GOAL OF THE EXERCISE:
The entries below need to be transcribed exactly, without their images.
***** DATASET RECORDS
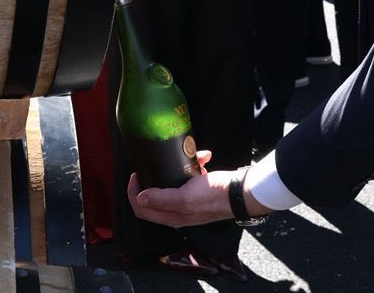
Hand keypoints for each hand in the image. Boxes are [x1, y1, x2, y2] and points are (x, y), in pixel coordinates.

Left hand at [129, 152, 272, 227]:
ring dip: (176, 167)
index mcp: (172, 216)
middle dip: (154, 177)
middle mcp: (178, 211)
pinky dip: (194, 165)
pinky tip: (203, 158)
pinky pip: (189, 177)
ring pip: (172, 183)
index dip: (133, 194)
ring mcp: (189, 201)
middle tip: (154, 164)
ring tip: (187, 156)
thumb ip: (162, 199)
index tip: (136, 176)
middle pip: (154, 196)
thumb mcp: (185, 197)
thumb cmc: (215, 196)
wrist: (241, 192)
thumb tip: (140, 198)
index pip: (141, 210)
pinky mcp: (199, 190)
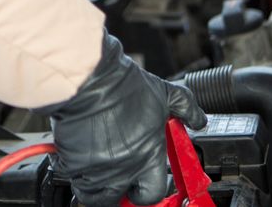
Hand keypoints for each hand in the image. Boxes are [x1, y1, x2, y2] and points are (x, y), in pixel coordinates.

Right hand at [36, 31, 207, 205]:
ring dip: (95, 185)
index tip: (144, 185)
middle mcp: (123, 169)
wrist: (89, 78)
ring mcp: (96, 169)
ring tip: (98, 168)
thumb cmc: (124, 86)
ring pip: (92, 194)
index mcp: (147, 156)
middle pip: (118, 200)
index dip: (148, 192)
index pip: (152, 194)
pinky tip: (81, 153)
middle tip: (117, 179)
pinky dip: (75, 170)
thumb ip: (187, 109)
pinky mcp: (72, 163)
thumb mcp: (165, 93)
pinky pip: (72, 177)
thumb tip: (199, 120)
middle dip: (118, 192)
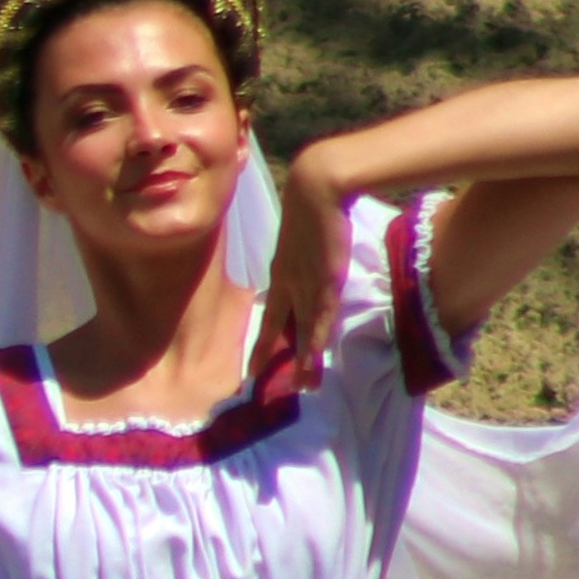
**********
SOLUTION TO THE EXERCISE:
Hand keypoints for each hand in the image. Boxes are [x1, y1, x2, y2] and points are (x, y), in pixel coordinates.

Left hand at [129, 152, 272, 227]:
ring dip: (176, 167)
index mcp: (172, 216)
middle dip: (154, 177)
middle mcp: (178, 211)
pinky dip: (194, 165)
pinky tip: (203, 158)
pinky pip: (189, 177)
ring pip: (172, 183)
index dip: (133, 194)
ring mcp: (189, 201)
middle tip: (154, 164)
ring tip: (187, 156)
thumb ip: (162, 199)
index tip: (136, 176)
middle pip: (154, 196)
thumb mcp: (185, 197)
thumb cmc: (215, 196)
wrist: (241, 192)
thumb tip: (140, 198)
index pip: (141, 210)
pinky mcp: (199, 190)
Hand keypoints for each hand in the image. Boxes are [x1, y1, x2, y2] and points are (x, y), in pixel coordinates.

Right hand at [36, 31, 207, 205]:
ring dip: (95, 185)
index tip: (144, 185)
middle mcp: (123, 169)
wrist: (89, 78)
ring mcp: (96, 169)
ring tip: (98, 168)
thumb cmc: (124, 86)
ring pip: (92, 194)
index mcp: (147, 156)
middle pip: (118, 200)
index dip: (148, 192)
index pip: (152, 194)
pinky tip: (81, 153)
middle tip: (117, 179)
pinky dip: (75, 170)
thumb ip: (187, 109)
pinky mcp: (72, 163)
thumb mcp: (165, 93)
pinky pip: (72, 177)
thumb tip: (199, 120)
middle dip: (118, 192)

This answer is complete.